Alice find an old rectangular paper that consists of N*M grids. Two players take turns and Alice goes first. In each round of action, the player chooses a piece of paper and splits it horizontally or vertically along the grid line. If one player splits out a piece of paper with a single grid, he or she will lose the game. Alice and Bob are smart, and both of them want to win the game. Now you know the size of paper, please predict who will win.
输入描述
Each line contains two integer numbers N and M, Process to end of file. (1<=N, M<=150, N*M>1)
输出描述
For each case, output the name of the winner.
示例1
输入:
1 2 1 6 4 3 3 5
输出:
Bob Alice Alice Bob
说明:
In test case 1: No matter how Alice operates, she will cut out a 1*1 piece of paper.
In test case 2: Alice split the paper along the vertical line between grid (1,3) and grid (1,4) at her first turn.
In test case 3: At first, Alice split the paper along the horizontal line between grid (2,1) and grid (3,1), then there are two 2*3 papers.

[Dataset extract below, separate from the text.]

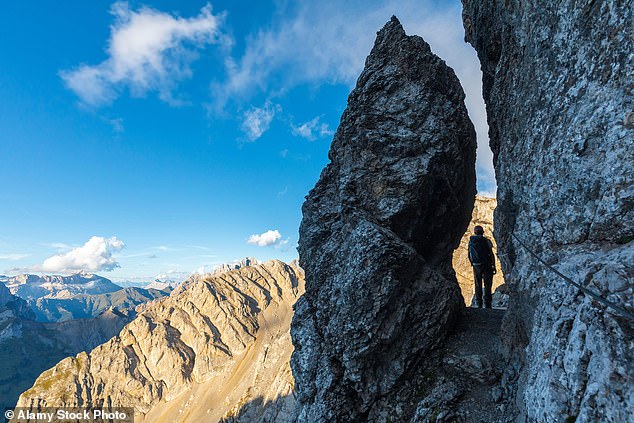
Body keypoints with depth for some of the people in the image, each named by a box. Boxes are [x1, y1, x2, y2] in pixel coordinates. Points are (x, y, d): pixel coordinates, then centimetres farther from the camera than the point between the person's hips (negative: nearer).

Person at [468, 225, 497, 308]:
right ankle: (487, 304, 3)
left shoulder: (470, 241, 3)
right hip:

Then Alice can copy Bob's actions.
In test case 4: Alice can’t win.
The number of test cases is no more than 22499.
C++(g++ 7.5.0) 解法, 执行用时: 69ms, 内存消耗: 716K, 提交时间: 2022-09-22 17:36:43
#include <iostream>
using namespace std;
const int kN = 151;
int a[kN][kN], n, m, p;
int C(int i, int j) {
if (~a[i][j]) {
return a[i][j];
}
int v[kN] = {0};
for (int k = 1; k < i; k++) {
if ((k != 1 && i - k != 1) || j != 1) {
v[C(k, j) ^ C(i - k, j)] = 1;
}
}
for (int k = 1; k < j; k++) {
if ((k != 1 && j - k != 1) || i != 1) {
v[C(i, k) ^ C(i, j - k)] = 1;
}
}
for (a[i][j] = 0; v[a[i][j]]; a[i][j]++) {
}
return a[i][j];
}
int main() {
fill(a[0], a[kN], -1);
while (cin >> n >> m) {
cout << (C(n, m) ? "Alice\n" : "Bob\n");
}
return 0;
}
C++ 解法, 执行用时: 120ms, 内存消耗: 632K, 提交时间: 2022-06-28 16:58:16
#include<bits/stdc++.h>
using namespace std;
int dp[155][155];
int sg(int n,int m)
{
if(dp[n][m]!=-1) return dp[n][m];
set<int>a;
for(int i=1;i<n;i++)
if(n-i+m>2&&i+m>2)
{
a.insert(sg(n-i,m)^sg(i,m));
}
for(int i=1;i<m;i++)
if(n+m-i>2&&n+i>2)
{
a.insert(sg(n,m-i)^sg(n,i));
}
for(int i=0;;i++)
if(!a.count(i)) return dp[n][m]=i;
}
int main()
{
memset(dp,-1,sizeof(dp));
dp[1][2]=dp[2][1]=dp[1][3]=dp[3][1]=0;
int n,m;
while(cin>>n>>m)
{
sg(n,m);
if(dp[n][m]) cout<<"Alice"<<endl;
else cout<<"Bob"<<endl;
}
return 0;
}